最悪だ!ばっちりやらかしてるじゃん俺!!バイト先の人がいるところで雄飛の名前を出すなんて…。


「ん?綾部?うわ、顔赤っ。」


横井くんに顔を覗き込まれ、恥ずかしさのあまりに両手で顔を隠して蹲った。こんなに恥ずかしがってたら、墓穴掘ってるようなもんじゃん…。


バイト先の人にはプライベートな話しない方が良いって航は言うけど、でも横井くんのことは良いやつって言ってたし、それじゃあもうやらかした姿見せてしまった横井くんにくらいなら、ぶっちゃけてしまった方が逆に気が楽になるんじゃないかと思って…、

俺はぺらっとつい勢い任せに横井くんに告げたのだ。


「雄飛は、俺の彼氏なんだよ…。」


…と、言った後に急激に襲ってくる後悔。


うわああなんで俺それ言った!?
別に今言わなくても良かったよな!?
って、もうほんと頭ん中パニック。


「…へ?」と唖然としている様子の横井くんの声が聞こえ、手の隙間から横井くんに目を向ける。そりゃ横井くんもいきなりこんなこと聞かされて驚くよな!!


「うわああお願いお願いお願い今のは内緒にして横井くん!!」


今更半泣きになりながら、横井くんの肩を掴みガクガクと揺さぶると、横井くんは「わかった、わかったから…!!」と笑いまじりに俺の手を掴んで止めた。

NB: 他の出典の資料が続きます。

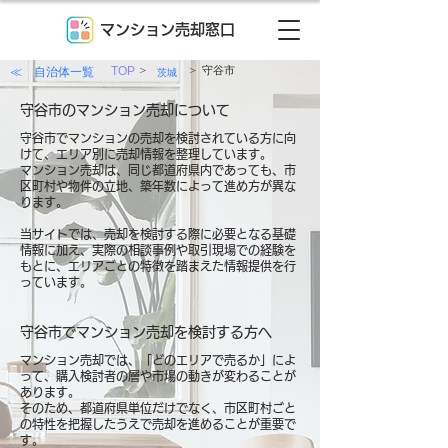
マンション売却窓口
>
>
≪ 自治体一覧
TOP
守谷市
茨城
守谷市のマンション売却について
守谷市でマンションの売却を検討されている方に向
けて、エリア別に売却情報を整理しています。
マンション売却は、同じ都道府県内であっても、市
区町村や物件の立地、築年数によって進め方が異な
ります。
当サイトでは、売却を検討する際に必要となる基礎
情報に加え、実際の相談事例や取引現場での経験を
もとに、エリアごとの特徴を踏まえた情報提供を行
っています。
守谷市でマンション売却を検討する方へ
マンション売却では、「どのエリアで売るか」によ
って、購入検討者の層や市場の動きが変わることが
あります。
そのため、都道府県単位だけでなく、市区町村ごと
の特性を把握したうえで売却を進めることが重要で
す。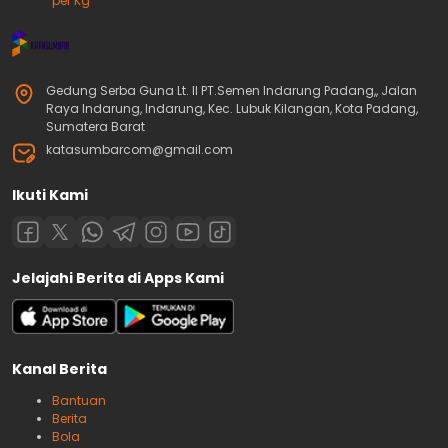
per Kg
Gedung Serba Guna Lt. II PT.Semen Indarung Padang,, Jalan
Raya Indarung, Indarung, Kec. Lubuk Kilangan, Kota Padang,
Sumatera Barat
katasumbarcom@gmail.com
Ikuti Kami
Jelajahi Berita di Apps Kami
Kanal Berita
Bantuan
Berita
Bola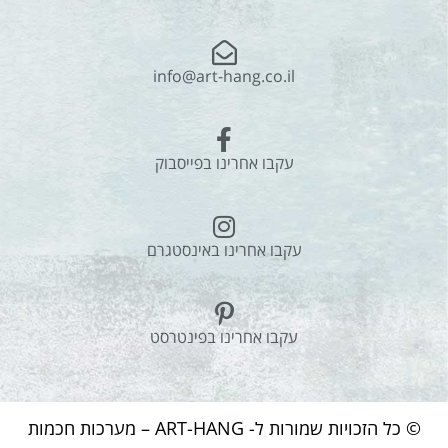
info@art-hang.co.il
עקבו אחרינו בפייסבוק
עקבו אחרינו באינסטגרם
עקבו אחרינו בפינטרסט
© כל הזכויות שמורות ל- ART-HANG – מערכות חכמות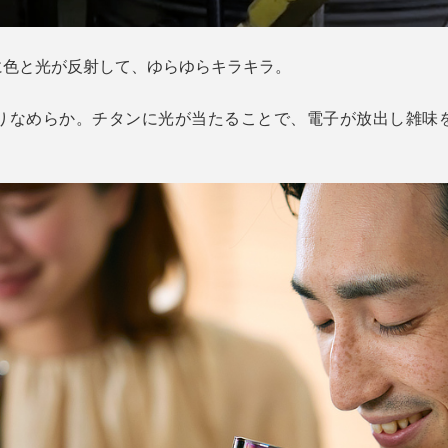
に色と光が反射して、ゆらゆらキラキラ。
りなめらか。チタンに光が当たることで、電子が放出し雑味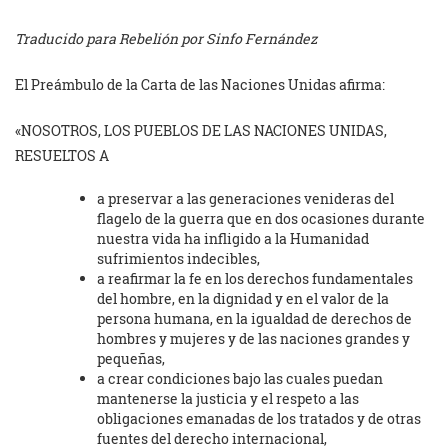
Traducido para Rebelión por Sinfo Fernández
El Preámbulo de la Carta de las Naciones Unidas afirma:
«NOSOTROS, LOS PUEBLOS DE LAS NACIONES UNIDAS,
RESUELTOS A
a preservar a las generaciones venideras del
flagelo de la guerra que en dos ocasiones durante
nuestra vida ha infligido a la Humanidad
sufrimientos indecibles,
a reafirmar la fe en los derechos fundamentales
del hombre, en la dignidad y en el valor de la
persona humana, en la igualdad de derechos de
hombres y mujeres y de las naciones grandes y
pequeñas,
a crear condiciones bajo las cuales puedan
mantenerse la justicia y el respeto a las
obligaciones emanadas de los tratados y de otras
fuentes del derecho internacional,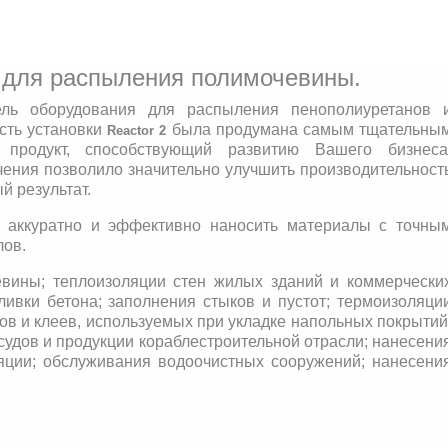
для распыления полимочевины.
ль оборудования для распыления пенополиуретанов 
ость установки
была продумана самым тщательны
Reactor 2
 продукт, способствующий развитию Вашего бизнеса
ения позволило значительно улучшить производительност
 результат.
е аккуратно и эффективно наносить материалы с точны
лов.
вины; теплоизоляции стен жилых зданий и коммерчески
ивки бетона; заполнения стыков и пустот; термоизоляци
в и клеев, используемых при укладке напольных покрытий
судов и продукции кораблестроительной отрасли; нанесени
ляции; обслуживания водоочистных сооружений; нанесени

「なるほどなぁ、だから彼女いるか聞かれても言えなかったのか。そっかそっか。なんかいろいろ納得した。」

「横井くんほんと!まじで…!お願いだから…!」

「大丈夫だって、言わねーよ。」


その言葉を、ほんとに信じて大丈夫なのだろうか。とそんな思いで横井くんを見ていると、横井くんは穏やかに笑って話を続ける。

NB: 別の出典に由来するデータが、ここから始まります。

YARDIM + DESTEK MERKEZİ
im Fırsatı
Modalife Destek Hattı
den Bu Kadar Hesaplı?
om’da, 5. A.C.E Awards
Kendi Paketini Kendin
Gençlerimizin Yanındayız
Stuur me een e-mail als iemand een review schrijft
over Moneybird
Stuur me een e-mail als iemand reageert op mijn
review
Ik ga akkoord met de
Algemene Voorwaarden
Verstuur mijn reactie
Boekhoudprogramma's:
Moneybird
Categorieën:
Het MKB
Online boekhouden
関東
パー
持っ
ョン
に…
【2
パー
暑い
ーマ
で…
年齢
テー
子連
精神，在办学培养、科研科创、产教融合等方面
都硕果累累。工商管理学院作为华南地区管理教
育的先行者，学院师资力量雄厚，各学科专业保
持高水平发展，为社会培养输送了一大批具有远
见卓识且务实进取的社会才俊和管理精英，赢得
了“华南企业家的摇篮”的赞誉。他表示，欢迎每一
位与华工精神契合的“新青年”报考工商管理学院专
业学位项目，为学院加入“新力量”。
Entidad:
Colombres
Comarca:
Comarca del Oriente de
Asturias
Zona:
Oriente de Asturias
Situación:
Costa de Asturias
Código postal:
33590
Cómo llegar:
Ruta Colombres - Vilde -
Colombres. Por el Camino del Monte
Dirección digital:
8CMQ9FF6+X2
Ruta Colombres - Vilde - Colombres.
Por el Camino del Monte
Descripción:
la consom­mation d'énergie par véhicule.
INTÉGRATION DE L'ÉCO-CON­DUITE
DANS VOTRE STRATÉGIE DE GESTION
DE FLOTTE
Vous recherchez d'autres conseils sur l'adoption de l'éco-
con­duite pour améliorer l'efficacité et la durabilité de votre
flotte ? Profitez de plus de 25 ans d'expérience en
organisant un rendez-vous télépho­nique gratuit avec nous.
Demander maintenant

「綾部とは仲良くなりたかったし。そういう話直接聞けて嬉しいわ。」


そんなことを言ってくれた横井くんに、今度は逆に彼を信用し切れていなかったことへの罪悪感が襲ってきて、俺は居てもたってもいられずまたガクガクと横井くんの肩を掴んで揺さぶった。


「うわあああ横井くん、ほんと、まじ、頼むわあ!!」


頼むって、なにがだよって自分で突っ込みを入れたくなるが、つまりは内緒にしててっていうことと、これからもよろしくっていうことで、バシバシと肩を叩きながら強引に横井くんの手を取ってブンブン握手をすると横井くんはそんな俺の態度にずっと笑っていた。


「二人ともなにやってんの、仲良しねぇ。」


通りかかった従業員にそんな声をかけられてしまい、照れ臭くなって横井くんの手をスッと離す。


「綾部、バイト終わったら飯でも一緒に食いに行こうぜ。」

「おお、いいねぇ。なに食べる?」


その日を境に、俺はすっかりバイト仲間の横井くんと仲良くなったのだった。めでたし。